Abstract: New concepts are reviewed in Cannabis systematics, including phylogenetics and nomenclature. The family Cannabaceae now includes Cannabis, Humulus, and eight genera formerly in the Celtida...

146 citations

Book
30 Dec 2014
TL;DR: In this paper, the authors present a survey of the most relevant articles from the past and present years of the Anales archéologiques arabes syriennes (Damascus), ADAJ Annual of the Department of Antiquities of Jordan (Amman), AJA American Journal of Archaeology (New York), BAAL Bulletin darcheologie et d’architecture libanaise (Beirut), Bibliothèque archéologicique et historique (Paris, France), BAR IS British Archaeological Reports International Series (Oxford
Abstract: AAAS Annales archéologiques arabes syriennes (Damascus) ADAJ Annual of the Department of Antiquities of Jordan (Amman) AJA American Journal of Archaeology (New York) BAAL Bulletin d’archeologie et d’architecture libanaise (Beirut) BAH Bibliothèque archéologique et historique (Paris–Beirut) BAR IS British Archaeological Reports International Series (Oxford) BASOR Bulletin of the American Schools of Oriental Research in Jerusalem and Baghdad (Ann Arbor, MI–New Haven, CT) BCH Bulletin de correspondance hellénique (Paris) CRAI Comptes rendus de l’Académie des inscriptions et belles-lettres (Paris) IEJ Israel Exploration Journal (Jerusalem) JRA Journal of Roman Archaeology (Ann Arbor, MI–Portsmouth, RI) JRS Journal of Roman Studies (London) MEFRA Mélanges d’archéologie et d’histoire de l’École française de Rome.
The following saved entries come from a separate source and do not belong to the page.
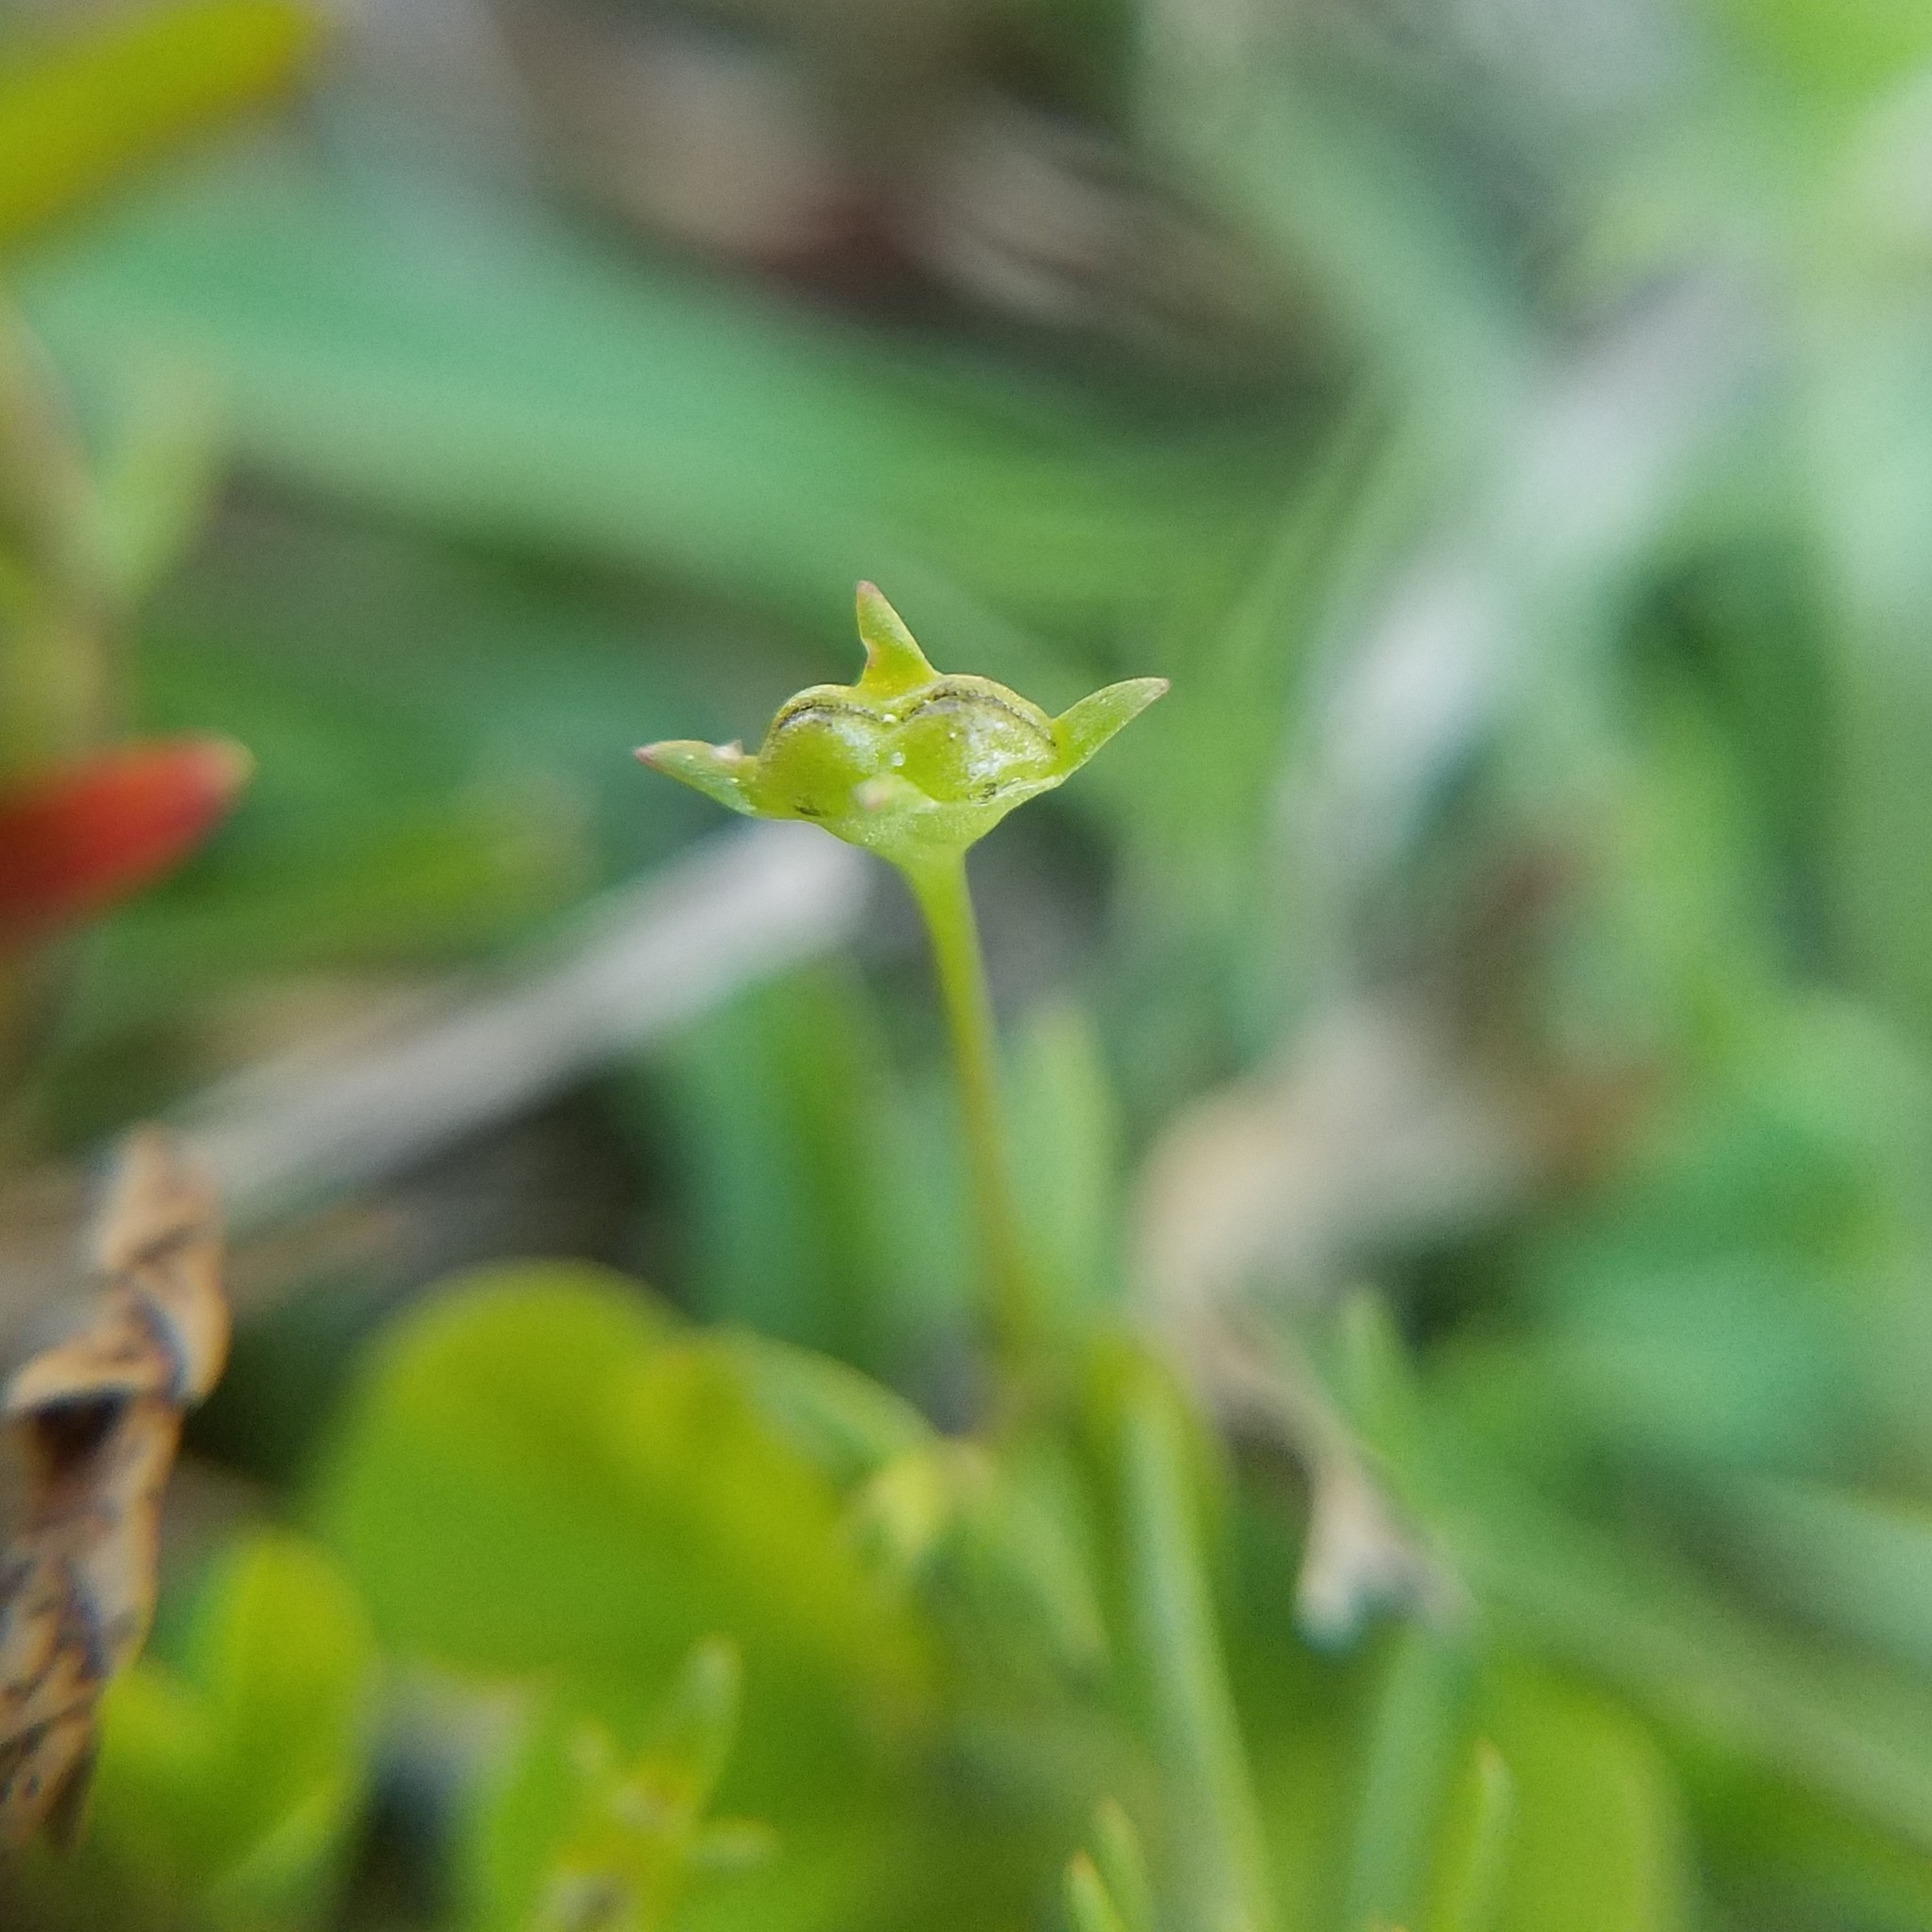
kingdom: Plantae
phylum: Tracheophyta
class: Magnoliopsida
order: Gentianales
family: Rubiaceae
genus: Houstonia
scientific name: Houstonia micrantha
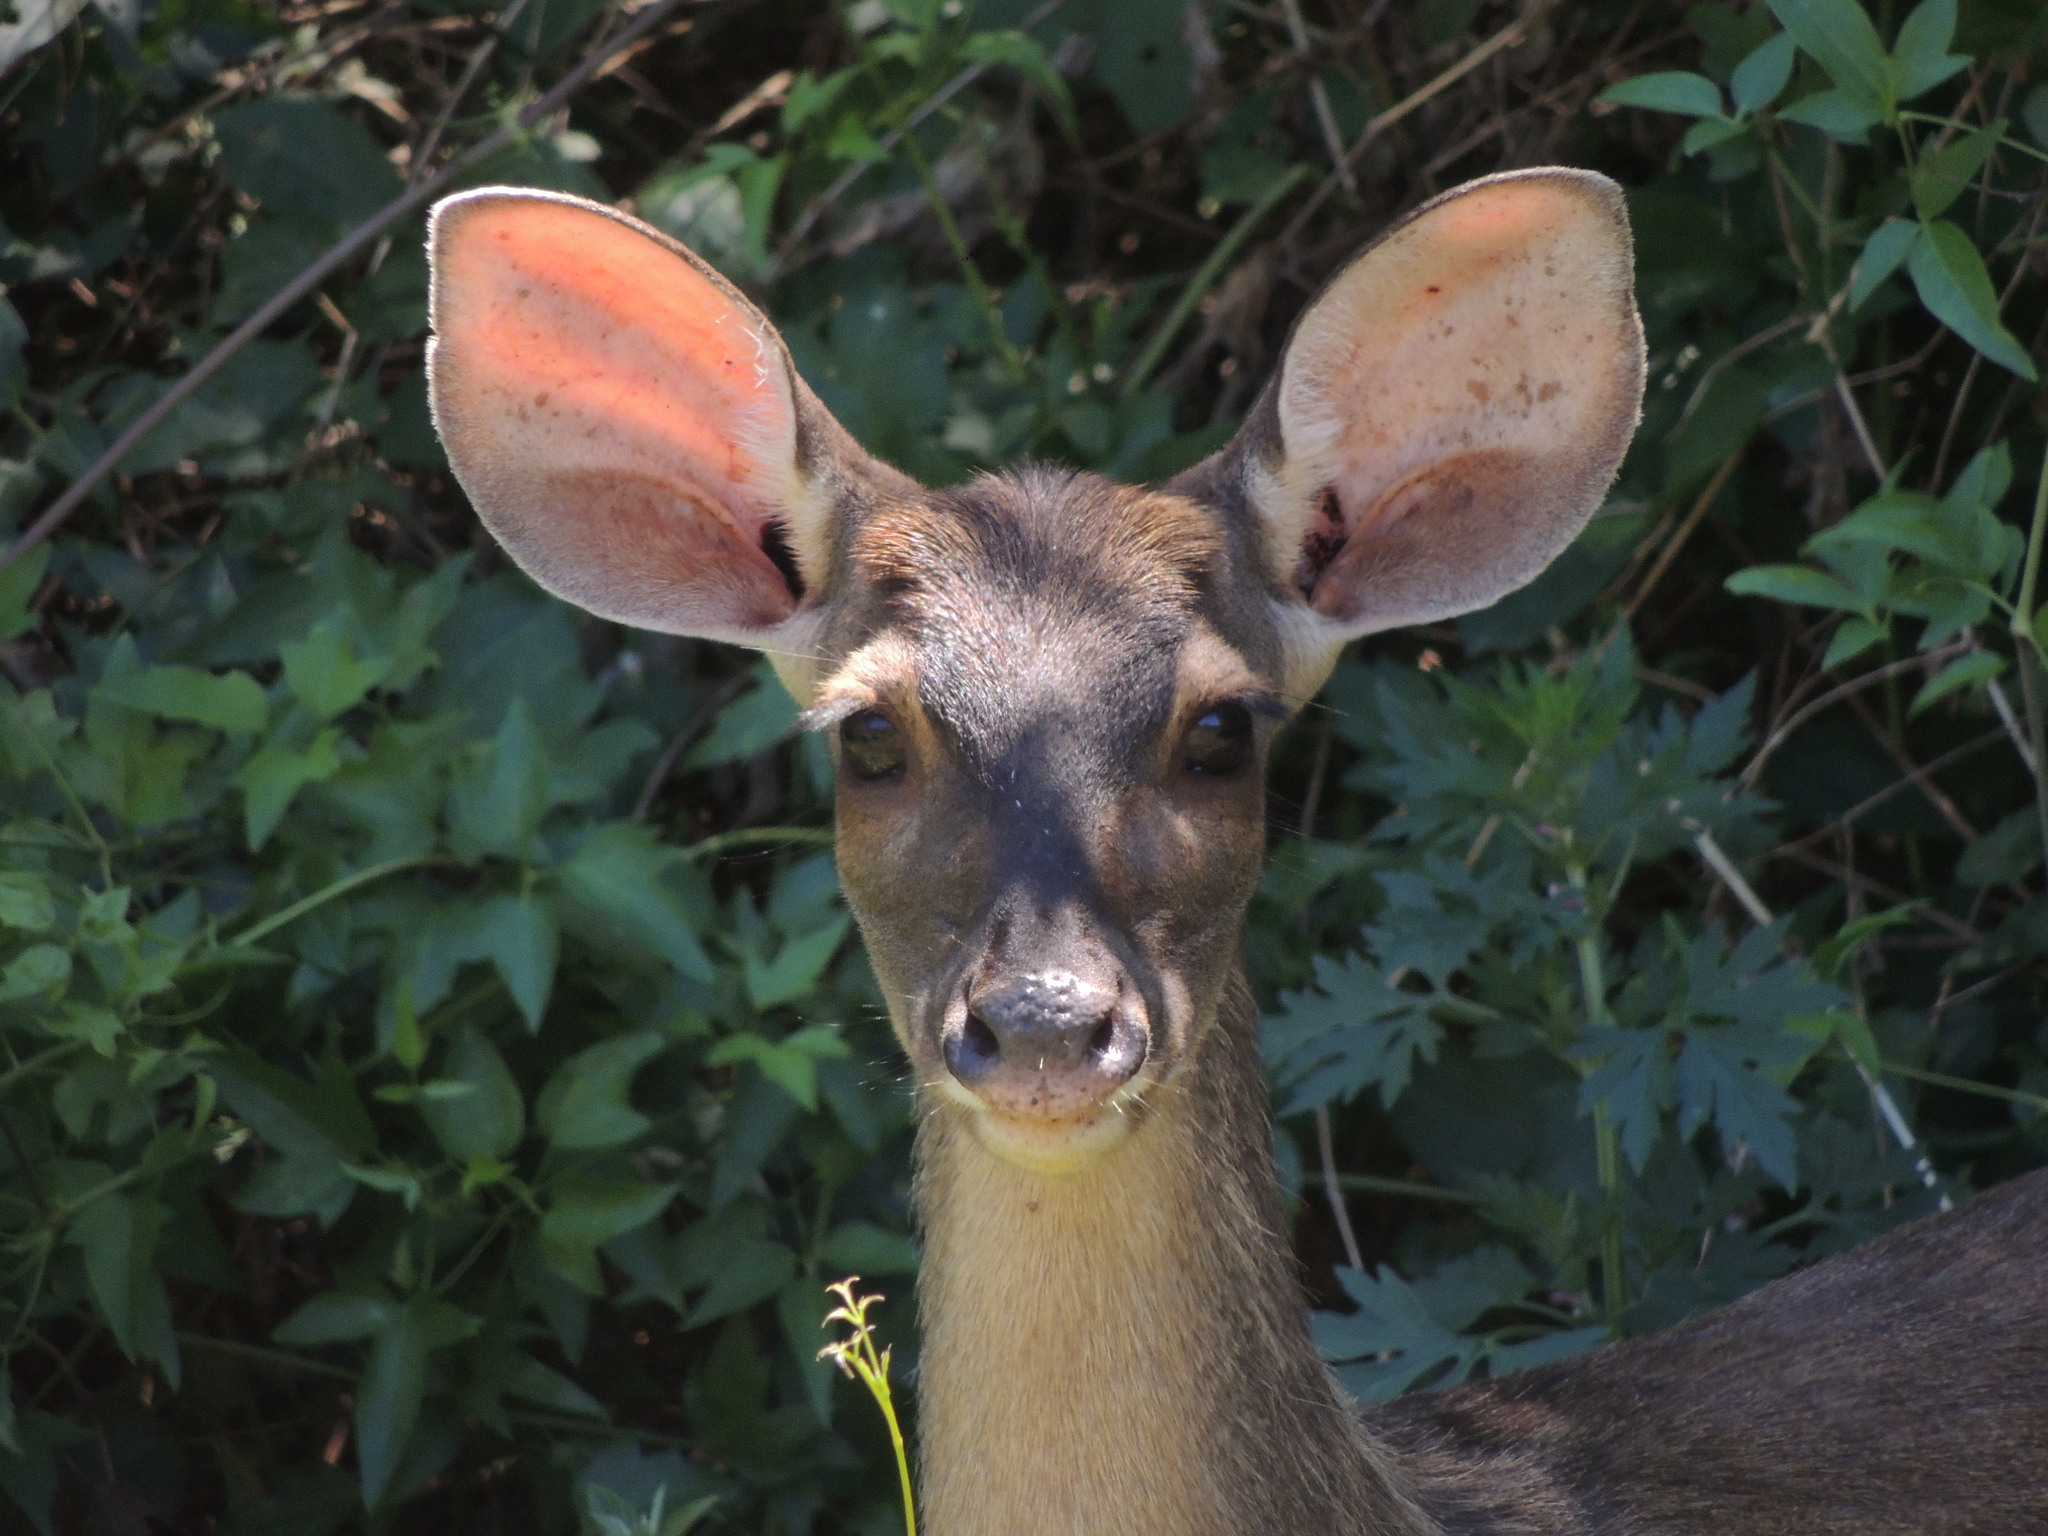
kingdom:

Antiquité (Rome) PAM Polish Archaeology in the Mediterranean (Warsaw) PEQ Palestine Exploration Quarterly (London) ZPE Zeitschrift für Papyrologie und Epigraphik (Bonn)

74 citations

01 Jan 2009
TL;DR: The presence of scholars from Egypt and Syro-Anatolia in the service of the Neo-Assyrian kings was highlighted in this article, where the authors highlight the importance of the scholars from both countries.
Abstract: The article highlights the presence of scholars from Egypt and Syro-Anatolia in the service of the Neo-Assyrian kings.

68 citations

Book
14 Jan 2008
TL;DR: In this article, the authors present a survey of the evidence for the early Christian faith and its early Christian rhetoric, including the so-called "evidence" from ancient Near Eastern data.
Abstract: 1. Introduction 2. The ancient Near Eastern data 3. The so-called 'evidence' 4. Herodotos 5. In the footsteps of Herodotos: Lucian and 'Jeremiah' 6. Pindar Fragment 122 7. Strabo, confused and misunderstood 8. Klearkhos, Justinus, and Valerius Maximus 9. Archaeological 'evidence' from Italy 10. The early Christian rhetoric 11. Last myths.